PROBLEM: Each line starting at the one that contains "Table 4. Learning" and ending at the one that contains "Figure 8. Schematic" must be returned exactly, and the rest of the listing is left out.

GIVEN DATA:
============

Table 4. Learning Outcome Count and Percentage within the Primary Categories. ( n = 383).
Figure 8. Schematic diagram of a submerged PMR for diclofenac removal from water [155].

============

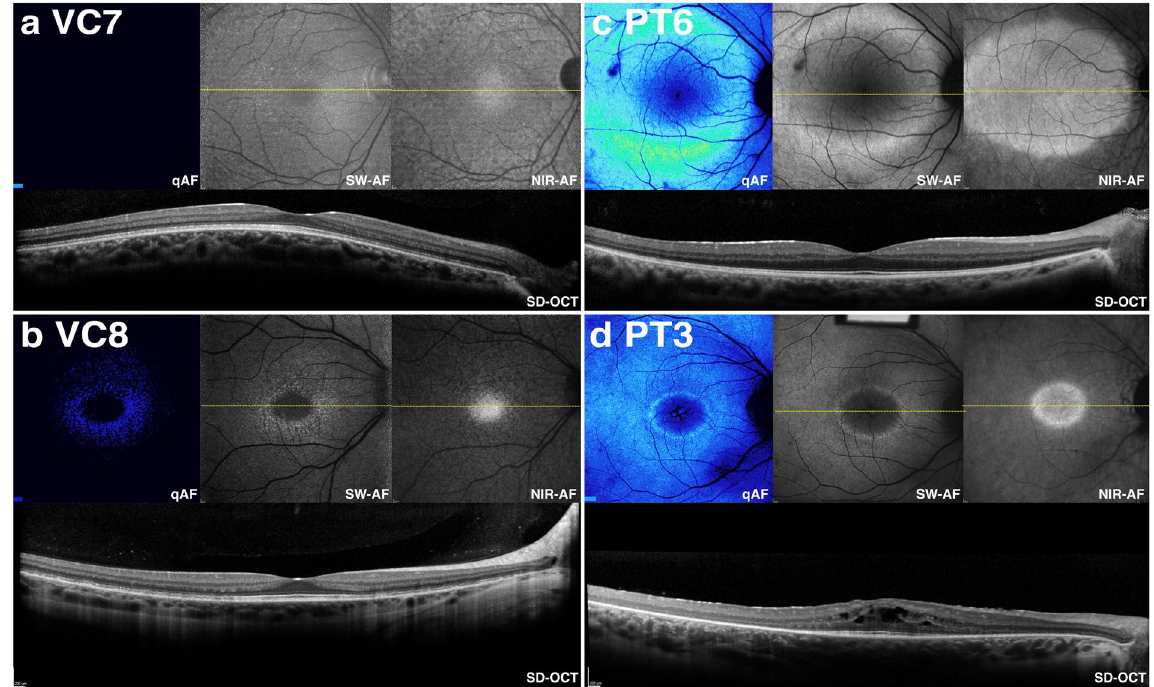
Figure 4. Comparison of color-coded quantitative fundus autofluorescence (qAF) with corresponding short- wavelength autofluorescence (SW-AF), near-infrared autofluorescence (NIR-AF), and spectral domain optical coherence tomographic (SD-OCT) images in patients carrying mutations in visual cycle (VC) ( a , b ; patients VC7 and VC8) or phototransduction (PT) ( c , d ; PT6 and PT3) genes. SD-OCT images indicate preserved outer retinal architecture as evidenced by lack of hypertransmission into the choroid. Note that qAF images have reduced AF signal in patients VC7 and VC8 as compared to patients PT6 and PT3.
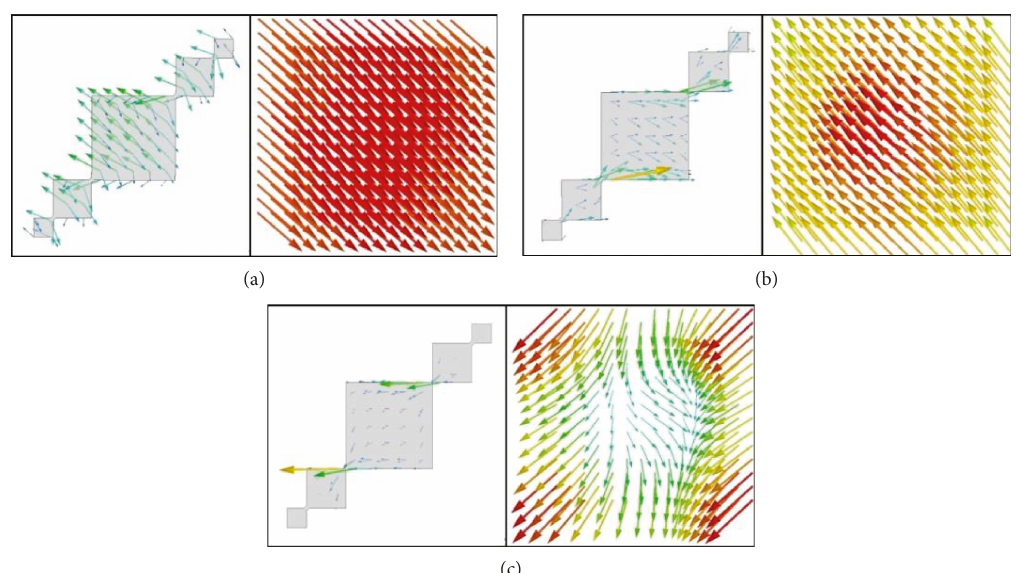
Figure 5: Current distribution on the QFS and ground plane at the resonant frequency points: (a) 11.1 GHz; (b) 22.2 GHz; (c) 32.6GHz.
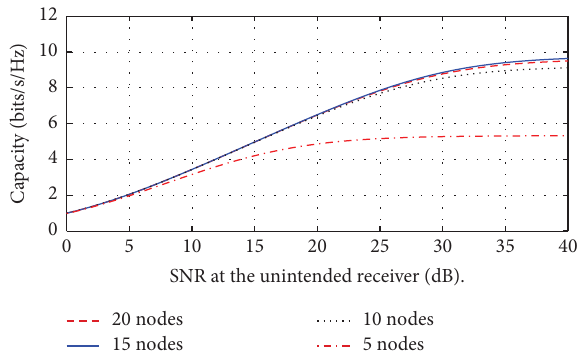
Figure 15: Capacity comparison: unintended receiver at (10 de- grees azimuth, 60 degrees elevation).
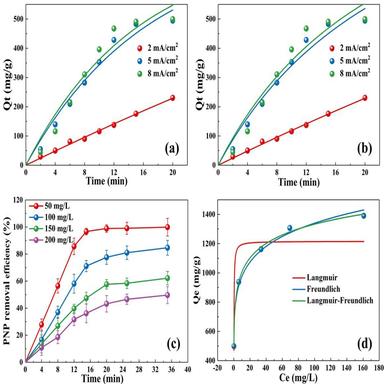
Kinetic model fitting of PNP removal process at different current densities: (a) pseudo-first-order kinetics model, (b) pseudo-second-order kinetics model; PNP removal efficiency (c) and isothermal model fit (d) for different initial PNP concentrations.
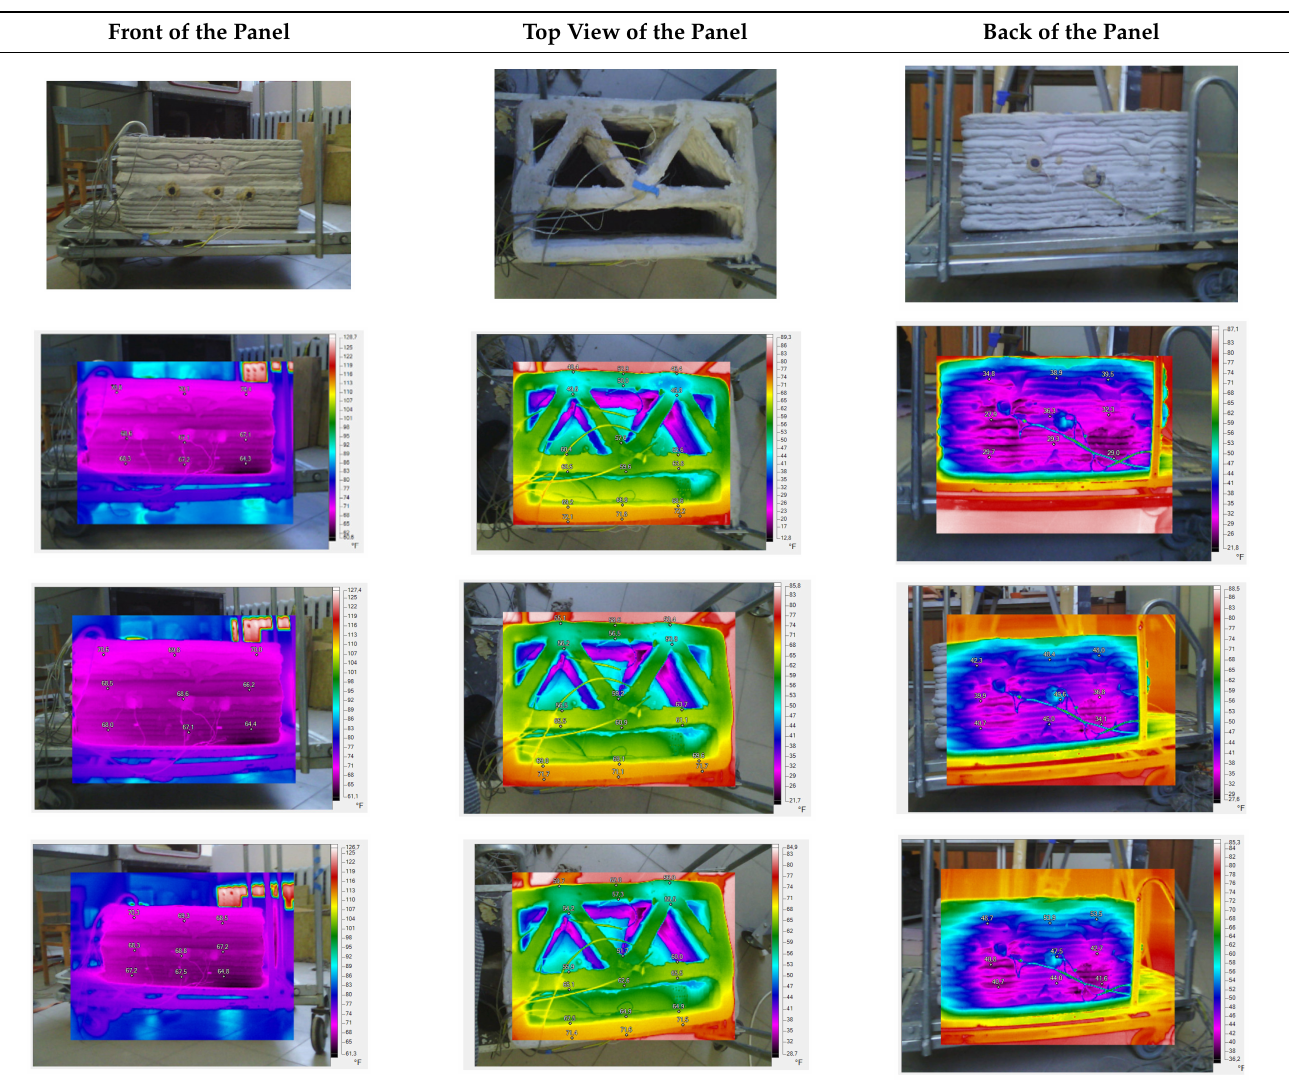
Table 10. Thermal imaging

============

RESPONSE TO THE TASK:
Table 4. Learning Outcome Count and Percentage within the Primary Categories. ( n = 383).
Figure 8. Schematic diagram of a submerged PMR for diclofenac removal from water [155].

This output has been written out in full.